China’s New Sovereign Fund Chief Under Pressure to Boost Returns
Ding Xuedong takes over as head of China’s wealth fund facing three challenges: boosting returns, finding new capital and dealing with rivalry from the manager of the nation’s foreign-exchange reserves.
His appointment, announced July 5, ends months of speculation over who would take charge at China Investment Corp. after Lou Jiwei was named Finance Minister in new Premier Li Keqiang’s government in March. Ding, 53, a former deputy finance minister, will move from the State Council where he was a deputy secretary-general.
Ding’s need to improve the fund’s returns takes on added urgency as the U.S. Federal Reserve prepares to slow record monetary stimulus, raising prospects for higher interest rates. He will also face increasing scrutiny over his performance as the State Administration of Foreign Exchange diversifies its portfolio into higher-yielding assets from its traditional focus on safer U.S. Treasuries.
“All in all, it won’t be an easy job for Ding Xuedong and that’s the reason why it took some time to find a replacement” for Lou, said Victoria Barbary, director at the London-based Institutional Investor’s Sovereign Wealth Center. “CIC is now almost fully invested and it’s not sure that they are going to get any more funds. SAFE is becoming more aggressive in its investments. It’s becoming more and more of a competitor to CIC and for that reason they won’t want CIC to get more funds.”
Ding will become the $482 billion sovereign wealth fund’s second chairman since it was founded in 2007 to earn better returns on the country’s foreign-exchange reserves. The holdings, which stood at $1.53 trillion at the end of that year, have since surged to $3.44 trillion.
The fund got off to a bad start under Lou, posting a negative 2.1 percent return on its overseas investments in 2008 amid the global financial crisis as the value of its stakes in Morgan Stanley and private-equity firm Blackstone Group LP slumped.
CIC hasn’t publicly announced its performance for 2012 yet although the official Xinhua News Agency issued a report last month citing President Gao Xiqing as saying the fund achieved an investment return of about 11 percent on its overseas portfolio last year. That compares with a loss of 4.3 percent in 2011 as declines in global commodity prices roiled the value of its resource-heavy portfolio.
The fund has met the government’s expectations by delivering 5 percent annualized returns since its creation, Xinhua cited Gao as saying.
CIC is trying to cut an “over-reliance” on U.S. debt as an economic recovery drives up interest rates, Lou told a forum in Hong Kong in January.
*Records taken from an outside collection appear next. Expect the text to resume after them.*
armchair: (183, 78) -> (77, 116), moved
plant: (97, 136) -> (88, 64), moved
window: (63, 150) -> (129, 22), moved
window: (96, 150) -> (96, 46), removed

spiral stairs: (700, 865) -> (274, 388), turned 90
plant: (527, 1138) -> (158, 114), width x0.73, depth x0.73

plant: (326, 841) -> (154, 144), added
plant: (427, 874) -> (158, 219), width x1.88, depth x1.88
The fund has diversified its portfolio, increasing direct investments in oil and gas, mining, infrastructure and real estate. Its holdings include 10 percent of London’s Heathrow Airport.
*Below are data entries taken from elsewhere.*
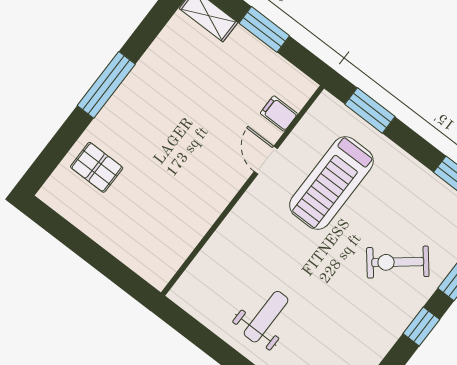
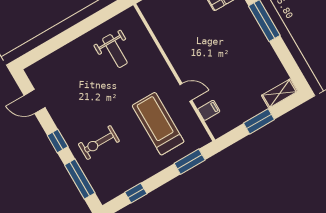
exercise bike: (398, 262) -> (99, 143), turned -141
weight bench: (266, 317) -> (115, 51), moved

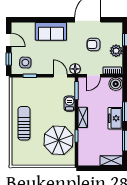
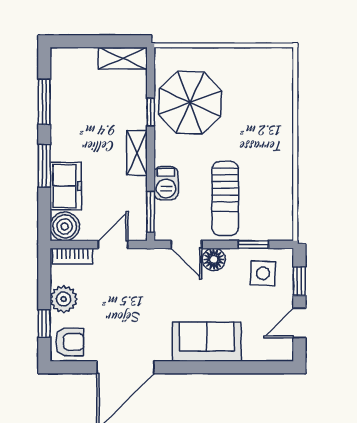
door: (9, 40) -> (299, 323), hinge flipped
armchair: (94, 45) -> (70, 342), moved
floor lamp: (75, 69) -> (214, 259), moved
freezer: (115, 118) -> (66, 186), moved
sun lounger: (24, 123) -> (225, 198), moved
shelving: (111, 161) -> (123, 58), moved

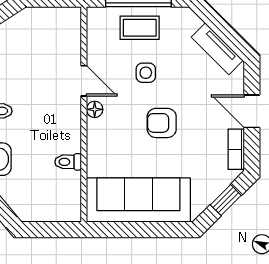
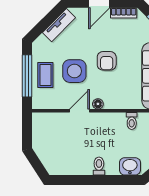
side table: (146, 73) -> (74, 71), width x1.87, depth x1.87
“Lou has made some great changes in terms of the direction and investment allocation transformation during his tenure,” Winnie Deng, a Shanghai-based analyst covering sovereign wealth funds at research firm Z-Ben Advisors, said in an e-mail before the announcement. “But it is up to the new head to actually realize returns from the shift in investment strategy.”
Two candidates to replace Lou -- Shanghai Vice Mayor Tu Guangshao and Yi Gang, a deputy governor of the People’s Bank of China -- declined the position because of concerns they may be blamed for investments that that fare poorly, the Financial Times reported in May, citing unidentified people.
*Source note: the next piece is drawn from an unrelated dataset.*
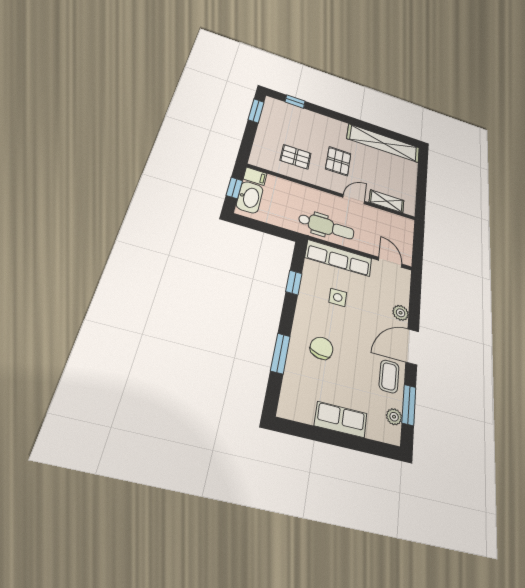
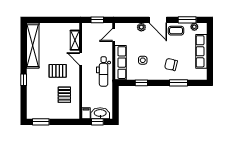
window: (295, 102) -> (24, 80), moved
dental chair: (326, 226) -> (104, 71), turned 180
window: (418, 244) -> (97, 20), added
row of seats: (341, 419) -> (201, 51), width x1.48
Ding spent more than 10 years at the Ministry of Finance and holds a doctorate in economics from the ministry’s research institute, according to Xinhua. The announcement of his appointment as State Council deputy secretary-general in 2010 didn’t outline his responsibilities.
CIC, created with an initial $200 billion from the Ministry of Finance, received a further $30 billion infusion in December 2011 after allocating almost all its initial capital. The Financial Times reported in April 2011 that the fund would soon receive $100 billion to $200 billion from the government, citing three unidentified people familiar with the matter.
“In addition to investment returns, a more important question is to determine the funding mechanism,” said Z-Ben’s Deng. “Whether it will be periodic and in what form -- debt or equity -- because that will also affect how funds are deployed and the urgency to have good performance.”
CIC is ranked the world’s fifth-largest state-owned investment entity, while SAFE, which is headed by Yi Gang, is third, according to the Sovereign Wealth Fund Institute in Las Vegas.
The administration, which holds most of the country’s foreign-exchange reserves and oversees their day-to-day management, has set up an office to deliver on a government mandate for more “innovative” use of the holdings.
The agency is studying the possibility of investing a portion of its reserves in U.S. property after noticing signs of a recovery, two people with direct knowledge of the situation said in May.
The two Chinese government asset managers “share a healthy rivalry,” Patrick Schena, co-head of the Sovereign Wealth Fund Initiative at Tufts University in Medford, Massachusetts, said in an e-mail. “Perhaps a more important question is: if/how this rivalry may affect investment decision-making at CIC in the future.”